States like Ohio and Colorado have been heavily targeted by national activists, like the Community Environmental Legal Defense Fund (CEDLF), dropping in on local communities and trying to force bans against oil and gas development on them.  At the end of the day, these initiatives have costs taxpayers in some communities tens of thousands of dollars.

Not only do these bans raise fears of potential bankruptcy for local communities, but according to a new map last year from the National Center for Policy Analysis (NCPA), they also pose issues for our nation’s economic growth and energy security. As NCPA Executive Vice President/ COO Jacki Pick explained in the press release,

Fracking bans and prohibitive fracking regulations are a threat to this country’s economic recovery and superpower status.  Enhanced energy production through fracking can help the U.S. revive its economy with unprecedented growth, greatly reduce the national debt and trade deficit, and ensure that we maintain our influence on the world stage.” (emphasis added)

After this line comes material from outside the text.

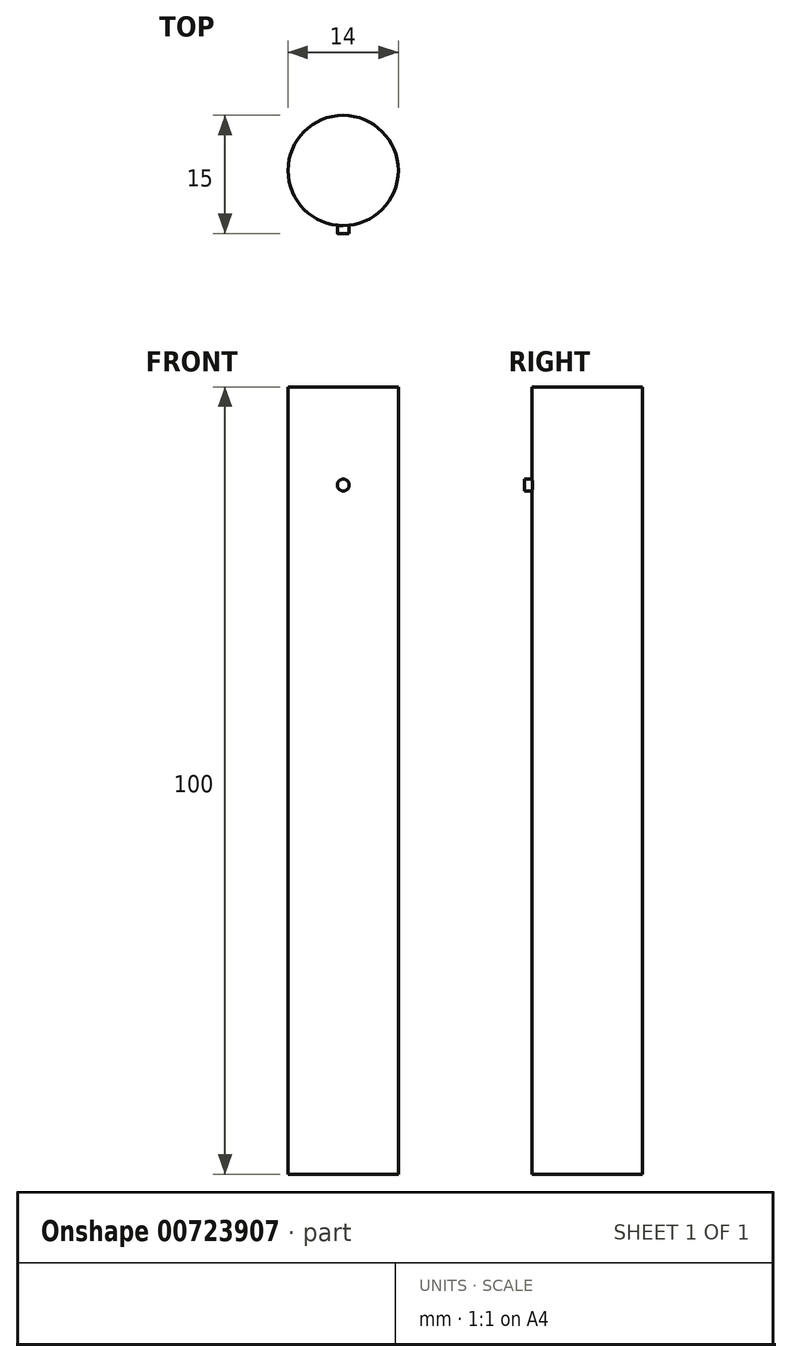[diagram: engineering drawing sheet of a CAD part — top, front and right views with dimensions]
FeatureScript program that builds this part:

While the West Virginia ban may not have been a direct “fracking” ordinance, it was an attack on the infrastructure needed to develop the region’s oil and gas—a trend that has been initiated by fringe activists as part of the Keep-It-In-The-Ground movement. These groups, while in the minority opinion across the country, are working to shut down pipelines, storage facilities, and any other needed infrastructure that is used as part of this process. Fortunately taxpayers and the courts across the country have continued to stand up to these efforts, making science-based decisions despite the rhetoric being thrown at them.